Return, word for word, only the lines of the data below that lie between the line with "concluiu o curso" and the line with "が、正常運用中でも当サイトにて情報が更新", those two lines included.

EXTRACTED INFORMATION Start Marker

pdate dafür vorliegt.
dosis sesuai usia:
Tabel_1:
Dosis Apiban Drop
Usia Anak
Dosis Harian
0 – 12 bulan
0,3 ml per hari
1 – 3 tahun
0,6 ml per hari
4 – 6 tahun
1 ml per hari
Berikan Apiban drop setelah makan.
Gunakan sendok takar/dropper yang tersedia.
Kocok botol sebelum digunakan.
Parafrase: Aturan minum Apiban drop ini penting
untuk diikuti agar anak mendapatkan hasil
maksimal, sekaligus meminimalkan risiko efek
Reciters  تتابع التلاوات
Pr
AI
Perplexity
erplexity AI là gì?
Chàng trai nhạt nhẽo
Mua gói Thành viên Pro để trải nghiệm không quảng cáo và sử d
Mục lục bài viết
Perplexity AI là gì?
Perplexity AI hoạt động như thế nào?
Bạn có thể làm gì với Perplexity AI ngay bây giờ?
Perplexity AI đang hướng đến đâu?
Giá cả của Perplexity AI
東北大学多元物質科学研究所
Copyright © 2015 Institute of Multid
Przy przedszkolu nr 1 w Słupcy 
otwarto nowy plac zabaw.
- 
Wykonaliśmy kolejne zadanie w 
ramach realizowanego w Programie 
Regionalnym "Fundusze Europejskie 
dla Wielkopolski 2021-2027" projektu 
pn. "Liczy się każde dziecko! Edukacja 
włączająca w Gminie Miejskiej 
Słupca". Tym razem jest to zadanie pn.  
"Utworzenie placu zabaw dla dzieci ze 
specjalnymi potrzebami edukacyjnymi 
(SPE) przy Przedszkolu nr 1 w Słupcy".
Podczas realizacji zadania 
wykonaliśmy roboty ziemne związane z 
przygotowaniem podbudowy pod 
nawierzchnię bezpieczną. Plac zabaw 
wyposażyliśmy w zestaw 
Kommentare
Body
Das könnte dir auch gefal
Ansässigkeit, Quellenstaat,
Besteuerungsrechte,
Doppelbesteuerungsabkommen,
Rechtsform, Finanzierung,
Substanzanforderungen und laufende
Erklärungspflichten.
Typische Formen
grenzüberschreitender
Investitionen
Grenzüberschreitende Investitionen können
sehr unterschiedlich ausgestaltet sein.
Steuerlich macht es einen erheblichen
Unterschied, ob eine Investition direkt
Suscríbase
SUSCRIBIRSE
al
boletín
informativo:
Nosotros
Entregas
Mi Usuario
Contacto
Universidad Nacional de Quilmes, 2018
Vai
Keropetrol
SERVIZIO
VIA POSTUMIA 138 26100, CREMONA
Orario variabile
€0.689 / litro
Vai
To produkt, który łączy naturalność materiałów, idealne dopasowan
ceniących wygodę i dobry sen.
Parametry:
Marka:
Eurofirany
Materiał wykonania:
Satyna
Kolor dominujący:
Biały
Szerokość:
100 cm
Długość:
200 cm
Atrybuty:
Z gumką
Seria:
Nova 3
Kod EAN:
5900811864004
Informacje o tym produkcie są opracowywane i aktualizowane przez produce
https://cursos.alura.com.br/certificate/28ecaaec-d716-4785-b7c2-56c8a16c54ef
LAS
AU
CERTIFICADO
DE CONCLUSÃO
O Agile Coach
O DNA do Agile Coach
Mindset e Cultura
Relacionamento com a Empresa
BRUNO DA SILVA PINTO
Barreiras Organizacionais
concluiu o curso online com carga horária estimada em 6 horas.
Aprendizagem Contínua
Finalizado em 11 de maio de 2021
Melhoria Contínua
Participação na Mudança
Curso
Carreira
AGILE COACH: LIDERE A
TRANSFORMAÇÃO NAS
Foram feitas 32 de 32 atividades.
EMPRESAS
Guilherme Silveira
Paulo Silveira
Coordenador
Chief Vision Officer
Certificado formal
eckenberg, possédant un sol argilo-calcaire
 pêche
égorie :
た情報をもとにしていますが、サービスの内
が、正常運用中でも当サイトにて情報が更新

EXTRACTED INFORMATION End Marker
EXTRACTED INFORMATION Start Marker

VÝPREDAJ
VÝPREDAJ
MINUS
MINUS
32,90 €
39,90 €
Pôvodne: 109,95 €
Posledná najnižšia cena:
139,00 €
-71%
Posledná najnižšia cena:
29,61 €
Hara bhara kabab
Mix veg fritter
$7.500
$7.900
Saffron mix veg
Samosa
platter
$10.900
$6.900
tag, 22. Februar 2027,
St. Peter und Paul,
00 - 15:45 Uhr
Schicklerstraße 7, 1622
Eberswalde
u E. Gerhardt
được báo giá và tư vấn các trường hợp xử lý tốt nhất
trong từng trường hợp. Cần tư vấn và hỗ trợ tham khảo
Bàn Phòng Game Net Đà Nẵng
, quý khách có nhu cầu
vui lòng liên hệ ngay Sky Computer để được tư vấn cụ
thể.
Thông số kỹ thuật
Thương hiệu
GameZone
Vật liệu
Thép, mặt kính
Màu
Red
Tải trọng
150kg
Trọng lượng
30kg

EXTRACTED INFORMATION End Marker

WORKED SOLUTION -
concluiu o curso online com carga horária estimada em 6 horas.
Aprendizagem Contínua
Finalizado em 11 de maio de 2021
Melhoria Contínua
Participação na Mudança
Curso
Carreira
AGILE COACH: LIDERE A
TRANSFORMAÇÃO NAS
Foram feitas 32 de 32 atividades.
EMPRESAS
Guilherme Silveira
Paulo Silveira
Coordenador
Chief Vision Officer
Certificado formal
eckenberg, possédant un sol argilo-calcaire
 pêche
égorie :
た情報をもとにしていますが、サービスの内
が、正常運用中でも当サイトにて情報が更新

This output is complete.